De l’âne au poisson, puis dans le ventre d’un requin
Les péripéties se poursuivent, étonnantes pour qui ne connaît que le film. Pinocchio est transformé en âne. La métamorphose est une humiliation, une image claire de la bêtise qui l’emporte sur la raison. Pour autant, l’auteur ne s’attarde pas à l’écraser. La roue tourne, d’une manière déroutante : un poisson l’engloutit, et, à l’intérieur, il redevient une marionnette.
L’odyssée ne s’arrête pas là. Un requin avale cette fois Pinocchio. Dans les entrailles du monstre, il retrouve son père. Le feuilleton redevient une histoire de filiation. L’enfant, jusque-là source d’ennuis, a enfin l’occasion de se conduire en fils. Le duo père-fils redevient un cap. Le pantin se bat, se faufile, improvise et, finalement, sauve Gepetto.
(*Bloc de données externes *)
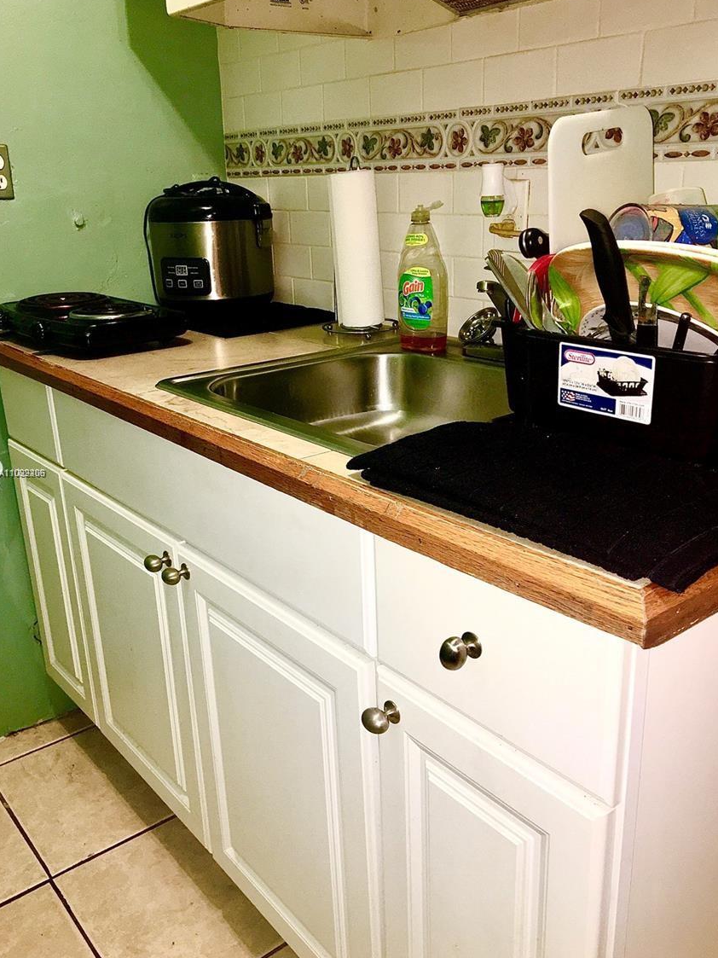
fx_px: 857
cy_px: 473
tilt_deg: -18.8
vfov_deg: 58.4
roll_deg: +1.9
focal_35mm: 31
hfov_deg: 45.4
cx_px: 353
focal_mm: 4.15
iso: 50
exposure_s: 1/16
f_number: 2.2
La vie d’après : travailler pour les siens
Ce sauvetage n’est pas la fin de l’histoire. Pinocchio ne part pas fanfaronner. Il passe le reste de sa vie à fabriquer des paniers. Il les vend pour subvenir aux besoins de Gepetto et de la Fée bleue, tous deux devenus vieux et malades. Le dévouement remplace l’esbroufe. L’énergie du début, turbulente et casse-cou, se transforme en constance. Le conte moraliste se referme sur une leçon de responsabilité.
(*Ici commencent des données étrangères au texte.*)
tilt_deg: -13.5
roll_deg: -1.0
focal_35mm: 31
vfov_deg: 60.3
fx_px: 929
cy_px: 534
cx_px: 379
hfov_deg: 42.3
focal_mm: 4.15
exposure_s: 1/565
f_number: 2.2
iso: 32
Ce choix final, très différent des feux d’artifice hollywoodiens, donne au texte une mélancolie singulière. L’héroïsme n’est pas une scène apothéose. C’est un quotidien. Le pantin ne triomphe pas. Il s’applique, il prend soin, il répare, jour après jour.
Jiminy Cricket, un rôle mineur et un destin tragique
Autre surprise pour les amateurs du film : Jiminy Cricket n’est pas le compagnon de route jovial et omniprésent qu’on connaît. Dans le récit de Collodi, son rôle est mineur. Surtout, la rencontre avec Pinocchio tourne court. Le pantin, agacé d’être contredit, l’écrase d’un coup de marteau contre un mur. La mort du grillon tranche violemment avec la comédie musicale et les bons conseils de l’adaptation Disney.
Cette scène n’est pas gratuite. Elle signale, très tôt, l’entêtement du héros et la dureté d’un monde où les erreurs ne s’évaporent pas. Elle installe un contraste durable avec la sagesse chantante que le public associe à l’histoire.
Ce que Disney n’a jamais montré
Alors, que restait-il de l’issue initiale voulue par Collodi avant l’intervention de son rédacteur en chef ? Au terme de la course nocturne déclenchée par la ruse du Renard et du Chat, la marionnette était rattrapée sur une route déserte et laissée à un chêne, la corde au cou. Tel était le point final qu’imaginait l’auteur. Quant au grillon devenu mascotte au cinéma, il n’avait pas la chance de souffler de ritournelle : Pinocchio l’avait tué d’un coup de marteau. Deux vérités sombres, au cœur de l’original, que la version Disney a effacées au profit d’un rêve.